Zu Drachen und Dinos - Eine Zeitreise im Berliner Spreepark
Berlin (dpa/tmn) - Er war der erste ständige Rummelplatz in der DDR. Seit zwölf Jahren gammeln die Fahrgeschäfte im Berliner Spreepark vor sich hin. Die einzigen Besucher: Berliner und Touristen, die sich einer Führung anschließen - und täglich rund 500 Einbrecher.

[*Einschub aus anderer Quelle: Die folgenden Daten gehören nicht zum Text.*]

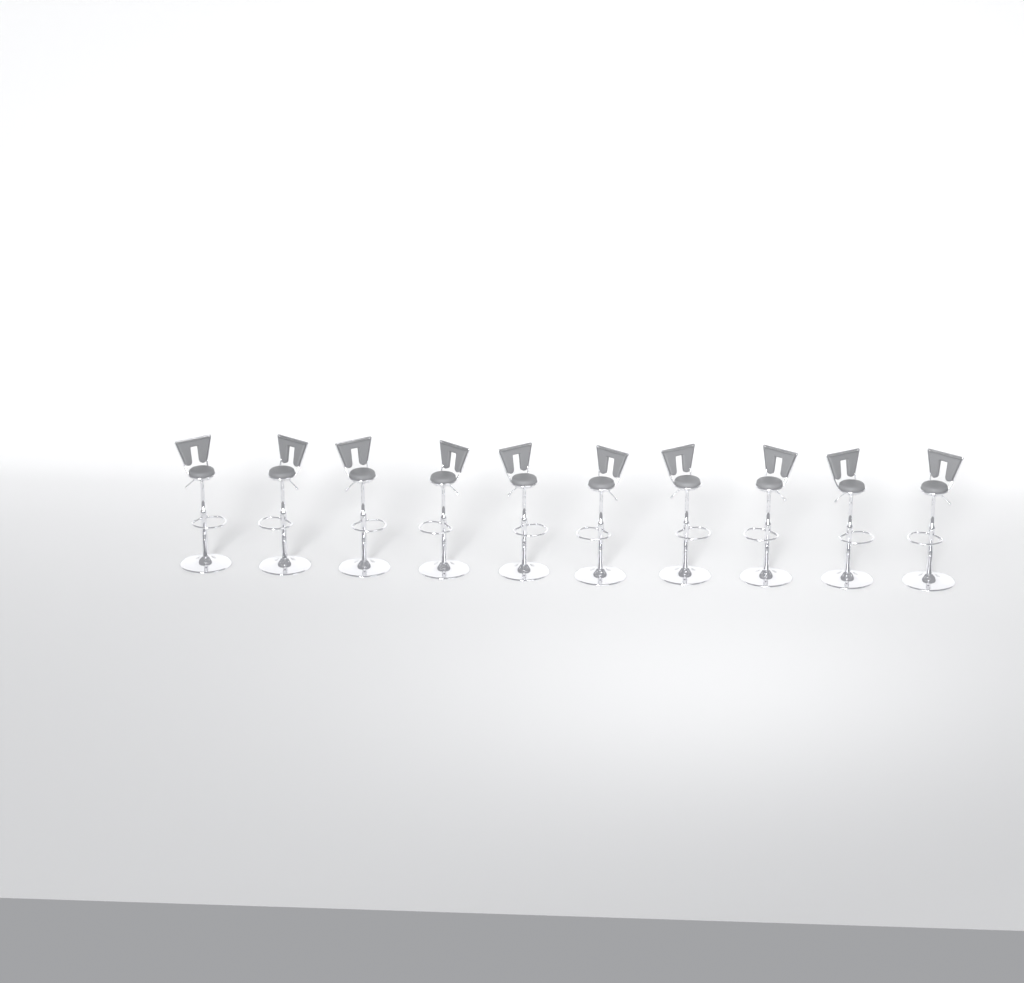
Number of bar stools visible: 10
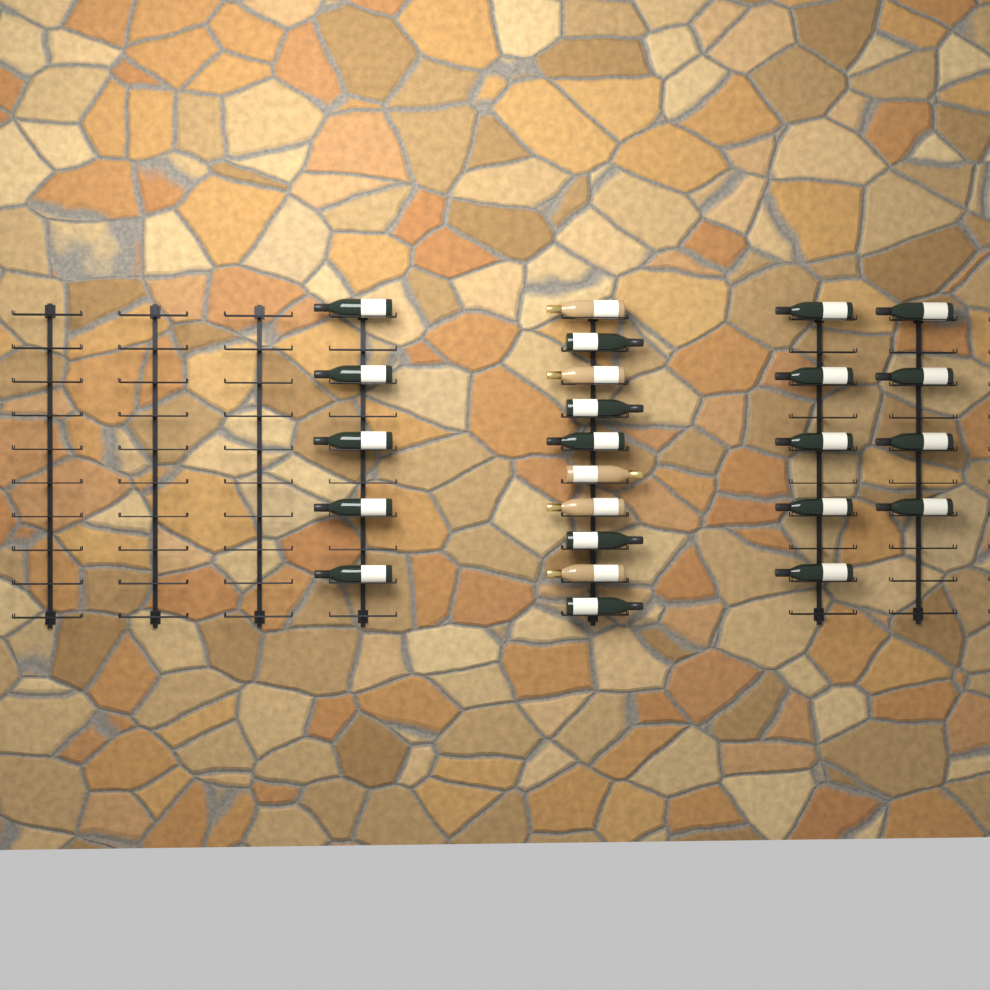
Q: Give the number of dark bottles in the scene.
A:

Die gelben Wagen der Wildwasserbahn stehen im Bahnhof - als seien die Fahrgäste gerade erst ausgestiegen. Doch den letzten zahlenden Besucher haben sie vor knapp zwölf Jahren gesehen. Entsprechend dick ist die Dreckschicht auf dem Boden, die Scheibe des Kassenhäuschens ist eingeschlagen, das Wasser grün vor Algen. Die Wildwasserbahn ist eins von neun verbliebenen Fahrgeschäften im Berliner Spreepark. Wie alle anderen gammelt sie seit November 2001 vor sich hin - und ist längst zur Attraktion für Touristen geworden.
Seit vier Jahren bietet Christopher Flade mit Genehmigung der Besitzer am Wochenende auf dem Gelände Führungen an. Knapp 50 Teilnehmer sind an diesem Sonntagmittag gekommen: Berliner, aber auch Gäste aus dem Ausland, die sich diese skurrile Attraktion im Plänterwald nicht entgehen lassen wollen. Für viele ist es eine Reise in die eigene Vergangenheit: Knapp die Hälfte der Besucher kennt das Gelände noch aus DDR-Zeiten.

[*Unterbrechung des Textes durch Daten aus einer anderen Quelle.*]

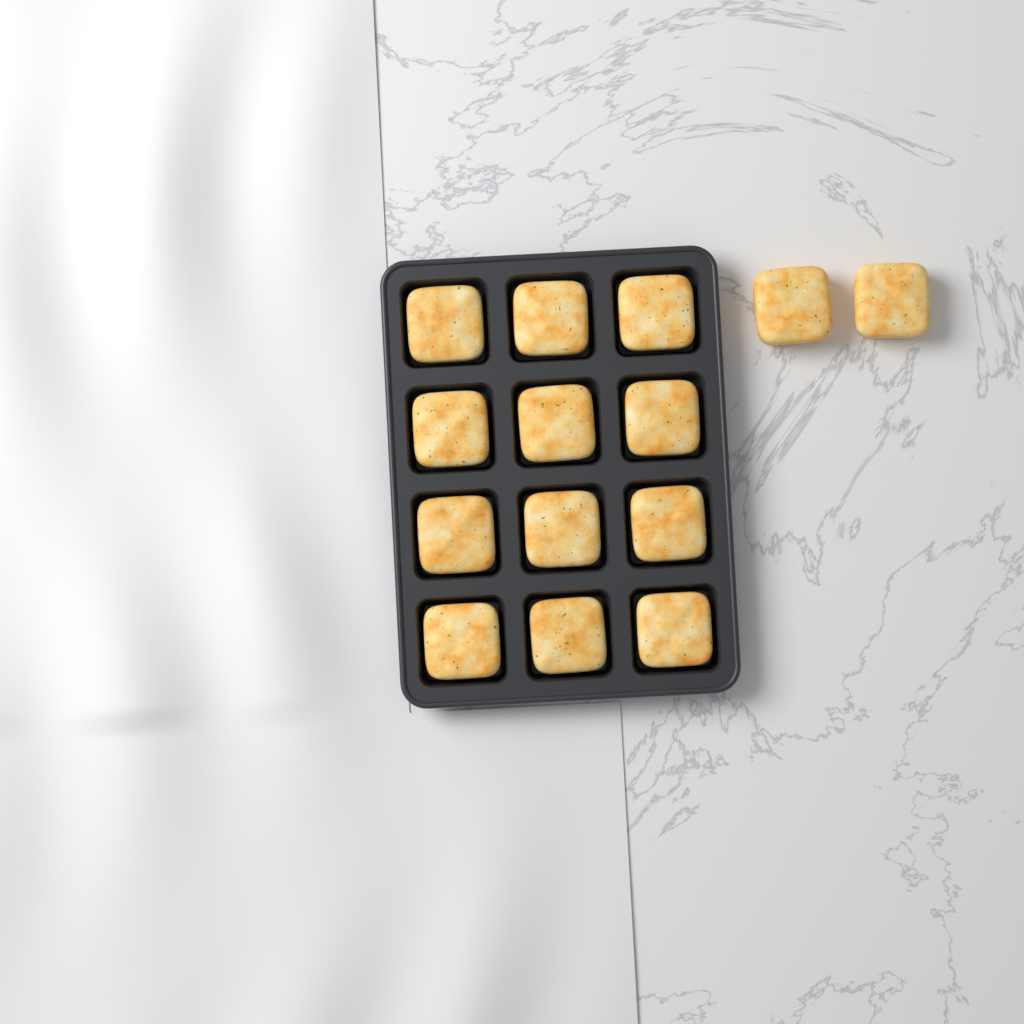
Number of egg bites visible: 14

Der Spreepark wurde am 4. Oktober 1969 zum 20. Geburtstag der DDR eingeweiht. Der „Volkseigene Betrieb (VEB) Kulturpark“ war der einzige ständige Rummelplatz. „Hier konnte man Sachen fahren, die es anderswo nicht gab, weil sie aus dem Westen kamen“, weiß Flade, der mit seiner etwas zu klein geratenen roten Weste vor den Besuchern steht. Die Weste ist ein Original, die letzte, die vom Spreepark übrig geblieben ist. Nach der Wende fiel der Park in die Zuständigkeit des Berliner Kultursenats, der dort einen „Freizeitpark nach westlichem Vorbild“ errichten wollte und einen Betreiber suchte. Den Zuschlag erhielt die Spreepark GmbH von Pia Witte.
Von den Attraktionen der DDR blieb nach dem Neuanfang nicht viel erhalten. Neben dem Wahrzeichen - dem Riesenrad - sind es nur noch die Eingangshäuschen - und die Toiletten. Rund 40 Millionen D-Mark investierte Witte in den ersten Jahren: Schiffschaukel, Familienachterbahn, Loopingbahn. Der ehemalige Betonplatz, auf dem der Rummel stand, wich Seen und Grünfläche.
Nach den Umbauten wurde der Plänterwald jedoch Landschaftsschutzgebiet. Auf einen Schlag durften zum Beispiel die Parkplätze nicht mehr genutzt werden. Die Besucherzahlen gingen immer weiter zurück. 2001 zog Pia Witte einen Schlussstrich und stellte den Betrieb ein. Die Spreepark GmbH ging in die Insolvenz. Neue Investoren haben sich seitdem nicht gefunden.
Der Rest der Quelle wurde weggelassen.